§ **Set exercise**
Write out all of the lines below, exactly and completely.

Stored entries
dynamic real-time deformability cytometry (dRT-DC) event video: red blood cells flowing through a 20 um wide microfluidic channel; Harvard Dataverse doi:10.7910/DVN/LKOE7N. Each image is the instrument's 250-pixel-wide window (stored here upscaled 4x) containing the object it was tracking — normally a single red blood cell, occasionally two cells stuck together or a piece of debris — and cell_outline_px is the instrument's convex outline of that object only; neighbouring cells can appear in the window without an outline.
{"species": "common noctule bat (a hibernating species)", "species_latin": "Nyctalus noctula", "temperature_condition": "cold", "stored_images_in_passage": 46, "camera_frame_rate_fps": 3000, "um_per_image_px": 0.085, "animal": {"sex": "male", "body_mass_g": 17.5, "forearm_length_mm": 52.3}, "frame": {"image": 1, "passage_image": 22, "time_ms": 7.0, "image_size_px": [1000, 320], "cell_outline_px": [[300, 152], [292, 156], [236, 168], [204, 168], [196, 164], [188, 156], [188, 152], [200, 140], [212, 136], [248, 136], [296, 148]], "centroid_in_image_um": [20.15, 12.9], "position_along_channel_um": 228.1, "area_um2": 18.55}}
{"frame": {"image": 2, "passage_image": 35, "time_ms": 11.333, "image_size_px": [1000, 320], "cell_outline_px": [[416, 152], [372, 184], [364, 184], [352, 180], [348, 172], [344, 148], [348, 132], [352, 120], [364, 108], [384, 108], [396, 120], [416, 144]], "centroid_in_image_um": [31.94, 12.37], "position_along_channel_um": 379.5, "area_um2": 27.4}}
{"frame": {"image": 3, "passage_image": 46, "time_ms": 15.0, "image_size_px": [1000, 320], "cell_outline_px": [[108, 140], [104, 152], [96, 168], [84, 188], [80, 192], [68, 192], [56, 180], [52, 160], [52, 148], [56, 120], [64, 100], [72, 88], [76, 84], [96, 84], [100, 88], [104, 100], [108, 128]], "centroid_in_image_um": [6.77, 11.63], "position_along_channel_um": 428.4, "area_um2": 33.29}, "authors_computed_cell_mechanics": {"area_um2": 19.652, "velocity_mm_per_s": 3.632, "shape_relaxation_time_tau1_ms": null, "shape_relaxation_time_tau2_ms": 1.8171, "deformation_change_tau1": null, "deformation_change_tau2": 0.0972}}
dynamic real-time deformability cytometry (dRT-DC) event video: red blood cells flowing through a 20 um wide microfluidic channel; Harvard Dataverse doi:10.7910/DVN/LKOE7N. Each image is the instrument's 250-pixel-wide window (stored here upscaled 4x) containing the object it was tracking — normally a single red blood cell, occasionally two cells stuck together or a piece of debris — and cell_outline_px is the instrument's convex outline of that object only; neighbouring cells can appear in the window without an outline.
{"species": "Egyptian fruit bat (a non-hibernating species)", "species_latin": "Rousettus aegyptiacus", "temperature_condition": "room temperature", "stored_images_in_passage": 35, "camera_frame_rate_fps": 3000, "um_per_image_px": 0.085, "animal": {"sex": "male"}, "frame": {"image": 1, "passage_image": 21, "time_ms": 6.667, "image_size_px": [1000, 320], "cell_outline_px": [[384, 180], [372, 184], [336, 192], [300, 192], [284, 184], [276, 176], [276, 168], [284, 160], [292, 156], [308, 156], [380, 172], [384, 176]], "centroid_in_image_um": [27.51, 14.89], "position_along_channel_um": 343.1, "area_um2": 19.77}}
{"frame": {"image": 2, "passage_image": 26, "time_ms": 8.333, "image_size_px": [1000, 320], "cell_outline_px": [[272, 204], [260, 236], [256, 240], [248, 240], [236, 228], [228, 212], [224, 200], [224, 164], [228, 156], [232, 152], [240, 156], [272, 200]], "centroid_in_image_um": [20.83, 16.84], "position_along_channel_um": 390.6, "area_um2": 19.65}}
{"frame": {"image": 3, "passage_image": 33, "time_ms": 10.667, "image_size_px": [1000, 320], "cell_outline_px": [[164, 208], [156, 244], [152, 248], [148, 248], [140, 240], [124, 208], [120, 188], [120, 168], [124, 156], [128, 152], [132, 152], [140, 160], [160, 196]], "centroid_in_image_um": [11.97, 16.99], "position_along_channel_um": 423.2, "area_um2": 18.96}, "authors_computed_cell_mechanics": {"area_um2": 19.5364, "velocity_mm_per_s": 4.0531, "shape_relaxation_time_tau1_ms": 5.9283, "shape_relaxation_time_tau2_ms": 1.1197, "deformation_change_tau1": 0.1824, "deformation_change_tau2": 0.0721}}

§ **Task response**
dynamic real-time deformability cytometry (dRT-DC) event video: red blood cells flowing through a 20 um wide microfluidic channel; Harvard Dataverse doi:10.7910/DVN/LKOE7N. Each image is the instrument's 250-pixel-wide window (stored here upscaled 4x) containing the object it was tracking — normally a single red blood cell, occasionally two cells stuck together or a piece of debris — and cell_outline_px is the instrument's convex outline of that object only; neighbouring cells can appear in the window without an outline.
{"species": "common noctule bat (a hibernating species)", "species_latin": "Nyctalus noctula", "temperature_condition": "cold", "stored_images_in_passage": 46, "camera_frame_rate_fps": 3000, "um_per_image_px": 0.085, "animal": {"sex": "male", "body_mass_g": 17.5, "forearm_length_mm": 52.3}, "frame": {"image": 1, "passage_image": 22, "time_ms": 7.0, "image_size_px": [1000, 320], "cell_outline_px": [[300, 152], [292, 156], [236, 168], [204, 168], [196, 164], [188, 156], [188, 152], [200, 140], [212, 136], [248, 136], [296, 148]], "centroid_in_image_um": [20.15, 12.9], "position_along_channel_um": 228.1, "area_um2": 18.55}}
{"frame": {"image": 2, "passage_image": 35, "time_ms": 11.333, "image_size_px": [1000, 320], "cell_outline_px": [[416, 152], [372, 184], [364, 184], [352, 180], [348, 172], [344, 148], [348, 132], [352, 120], [364, 108], [384, 108], [396, 120], [416, 144]], "centroid_in_image_um": [31.94, 12.37], "position_along_channel_um": 379.5, "area_um2": 27.4}}
{"frame": {"image": 3, "passage_image": 46, "time_ms": 15.0, "image_size_px": [1000, 320], "cell_outline_px": [[108, 140], [104, 152], [96, 168], [84, 188], [80, 192], [68, 192], [56, 180], [52, 160], [52, 148], [56, 120], [64, 100], [72, 88], [76, 84], [96, 84], [100, 88], [104, 100], [108, 128]], "centroid_in_image_um": [6.77, 11.63], "position_along_channel_um": 428.4, "area_um2": 33.29}, "authors_computed_cell_mechanics": {"area_um2": 19.652, "velocity_mm_per_s": 3.632, "shape_relaxation_time_tau1_ms": null, "shape_relaxation_time_tau2_ms": 1.8171, "deformation_change_tau1": null, "deformation_change_tau2": 0.0972}}
dynamic real-time deformability cytometry (dRT-DC) event video: red blood cells flowing through a 20 um wide microfluidic channel; Harvard Dataverse doi:10.7910/DVN/LKOE7N. Each image is the instrument's 250-pixel-wide window (stored here upscaled 4x) containing the object it was tracking — normally a single red blood cell, occasionally two cells stuck together or a piece of debris — and cell_outline_px is the instrument's convex outline of that object only; neighbouring cells can appear in the window without an outline.
{"species": "Egyptian fruit bat (a non-hibernating species)", "species_latin": "Rousettus aegyptiacus", "temperature_condition": "room temperature", "stored_images_in_passage": 35, "camera_frame_rate_fps": 3000, "um_per_image_px": 0.085, "animal": {"sex": "male"}, "frame": {"image": 1, "passage_image": 21, "time_ms": 6.667, "image_size_px": [1000, 320], "cell_outline_px": [[384, 180], [372, 184], [336, 192], [300, 192], [284, 184], [276, 176], [276, 168], [284, 160], [292, 156], [308, 156], [380, 172], [384, 176]], "centroid_in_image_um": [27.51, 14.89], "position_along_channel_um": 343.1, "area_um2": 19.77}}
{"frame": {"image": 2, "passage_image": 26, "time_ms": 8.333, "image_size_px": [1000, 320], "cell_outline_px": [[272, 204], [260, 236], [256, 240], [248, 240], [236, 228], [228, 212], [224, 200], [224, 164], [228, 156], [232, 152], [240, 156], [272, 200]], "centroid_in_image_um": [20.83, 16.84], "position_along_channel_um": 390.6, "area_um2": 19.65}}
{"frame": {"image": 3, "passage_image": 33, "time_ms": 10.667, "image_size_px": [1000, 320], "cell_outline_px": [[164, 208], [156, 244], [152, 248], [148, 248], [140, 240], [124, 208], [120, 188], [120, 168], [124, 156], [128, 152], [132, 152], [140, 160], [160, 196]], "centroid_in_image_um": [11.97, 16.99], "position_along_channel_um": 423.2, "area_um2": 18.96}, "authors_computed_cell_mechanics": {"area_um2": 19.5364, "velocity_mm_per_s": 4.0531, "shape_relaxation_time_tau1_ms": 5.9283, "shape_relaxation_time_tau2_ms": 1.1197, "deformation_change_tau1": 0.1824, "deformation_change_tau2": 0.0721}}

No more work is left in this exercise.